▸ Given task a: In the listing, update the lines from the one containing "Rendered at 1654 by 1241 pixels." up to and including the one containing "title Li li" by replacing "document elements" with "layout elements", leaving everything else unchanged.
-- START OF Excerpt to read --
As ever, please leave your comments on the page or pages for this episode series. That’s not just for my reading pleasure, but also so you can share thoughts and ideas with your fellow LEPsters.

California Diary Continued – 6 August/7 August
In the taxi we heard “Hotel California” on the radio, and even though it’s a bit of a cliché, it was a perfect soundtrack to the trip. From the taxi we saw silhouettes of palm trees swaying in the breeze, the shapes of the Hollywood hills in the distance, Spanish style villas, lines of headlights of cars on long highways, the warm temperature outside and the spacious streets and empty sidewalks. Wow, we’re in movieland – LA, is it real or just a jet-lagged dream? This is how it felt at the beginning. We felt a million miles from home, and in a strangely familiar environment – one that we’d seen before in a hundred movies. It was like entering a recurring dream.
LA is a big place, but so is the USA as a whole.
-- END OF Excerpt to read --
-- START OF Record set --
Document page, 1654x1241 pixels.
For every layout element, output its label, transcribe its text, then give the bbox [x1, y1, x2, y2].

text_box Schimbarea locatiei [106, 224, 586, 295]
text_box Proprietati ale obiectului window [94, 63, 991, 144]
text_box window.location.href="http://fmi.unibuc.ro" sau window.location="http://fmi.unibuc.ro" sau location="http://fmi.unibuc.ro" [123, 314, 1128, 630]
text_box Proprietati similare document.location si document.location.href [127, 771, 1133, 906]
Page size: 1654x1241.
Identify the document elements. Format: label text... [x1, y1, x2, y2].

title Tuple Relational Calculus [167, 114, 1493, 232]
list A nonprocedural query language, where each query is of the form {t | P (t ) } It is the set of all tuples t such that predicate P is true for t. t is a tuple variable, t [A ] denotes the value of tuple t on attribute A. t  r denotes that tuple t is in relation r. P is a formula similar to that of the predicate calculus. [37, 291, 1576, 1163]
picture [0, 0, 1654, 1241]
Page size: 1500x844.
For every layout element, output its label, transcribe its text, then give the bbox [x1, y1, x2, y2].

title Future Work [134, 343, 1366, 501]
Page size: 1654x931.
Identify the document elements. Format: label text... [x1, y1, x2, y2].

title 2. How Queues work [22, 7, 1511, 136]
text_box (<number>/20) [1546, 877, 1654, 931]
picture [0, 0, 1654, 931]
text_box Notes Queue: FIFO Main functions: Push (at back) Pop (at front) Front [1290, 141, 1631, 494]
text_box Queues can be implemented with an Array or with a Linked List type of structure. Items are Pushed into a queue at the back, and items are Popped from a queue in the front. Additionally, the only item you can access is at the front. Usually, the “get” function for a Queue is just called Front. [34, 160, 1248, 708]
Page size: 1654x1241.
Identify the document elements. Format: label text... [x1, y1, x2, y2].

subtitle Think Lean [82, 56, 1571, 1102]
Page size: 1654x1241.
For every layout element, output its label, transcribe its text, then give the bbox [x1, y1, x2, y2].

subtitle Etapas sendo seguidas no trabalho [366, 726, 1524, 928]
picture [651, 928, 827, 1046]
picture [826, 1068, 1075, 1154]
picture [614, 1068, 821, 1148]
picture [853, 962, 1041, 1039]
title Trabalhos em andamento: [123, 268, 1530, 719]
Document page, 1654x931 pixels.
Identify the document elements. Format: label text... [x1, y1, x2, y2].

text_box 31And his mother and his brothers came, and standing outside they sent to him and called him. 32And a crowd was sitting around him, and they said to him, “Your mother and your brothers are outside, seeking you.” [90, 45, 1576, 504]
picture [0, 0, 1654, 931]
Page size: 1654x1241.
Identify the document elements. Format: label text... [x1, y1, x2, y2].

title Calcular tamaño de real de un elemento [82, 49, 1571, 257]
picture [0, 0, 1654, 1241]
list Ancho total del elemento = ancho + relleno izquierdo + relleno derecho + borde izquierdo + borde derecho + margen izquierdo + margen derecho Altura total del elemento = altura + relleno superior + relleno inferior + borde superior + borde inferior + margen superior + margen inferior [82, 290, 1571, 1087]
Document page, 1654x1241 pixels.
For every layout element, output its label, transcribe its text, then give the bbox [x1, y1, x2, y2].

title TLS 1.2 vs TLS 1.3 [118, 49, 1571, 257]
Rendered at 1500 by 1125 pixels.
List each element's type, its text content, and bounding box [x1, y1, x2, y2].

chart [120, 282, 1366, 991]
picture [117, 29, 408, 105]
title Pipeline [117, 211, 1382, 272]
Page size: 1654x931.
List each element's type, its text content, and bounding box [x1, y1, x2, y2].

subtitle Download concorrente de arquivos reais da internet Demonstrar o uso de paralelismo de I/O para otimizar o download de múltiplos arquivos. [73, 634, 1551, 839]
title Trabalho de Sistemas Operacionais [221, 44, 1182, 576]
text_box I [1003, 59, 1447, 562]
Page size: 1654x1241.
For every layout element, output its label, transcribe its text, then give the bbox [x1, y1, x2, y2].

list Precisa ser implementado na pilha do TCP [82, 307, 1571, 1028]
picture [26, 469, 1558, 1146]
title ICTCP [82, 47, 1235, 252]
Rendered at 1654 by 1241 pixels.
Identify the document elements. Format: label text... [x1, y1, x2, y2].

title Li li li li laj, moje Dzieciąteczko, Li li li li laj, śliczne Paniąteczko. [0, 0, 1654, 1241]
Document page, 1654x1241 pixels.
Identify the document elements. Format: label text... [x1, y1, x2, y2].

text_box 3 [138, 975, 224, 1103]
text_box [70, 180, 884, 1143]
-- END OF Record set --
▸ Given task b: List everything the California diary excerpt says was seen from the taxi.

▸ Written response a:
Rendered at 1654 by 1241 pixels.
Identify the layout elements. Format: label text... [x1, y1, x2, y2].

title Li li li li laj, moje Dzieciąteczko, Li li li li laj, śliczne Paniąteczko. [0, 0, 1654, 1241]

▸ Written response b:
- silhouettes of palm trees swaying in the breeze
- the shapes of the Hollywood hills in the distance
- Spanish style villas
- lines of headlights of cars on long highways
- the warm temperature outside
- the spacious streets
- empty sidewalks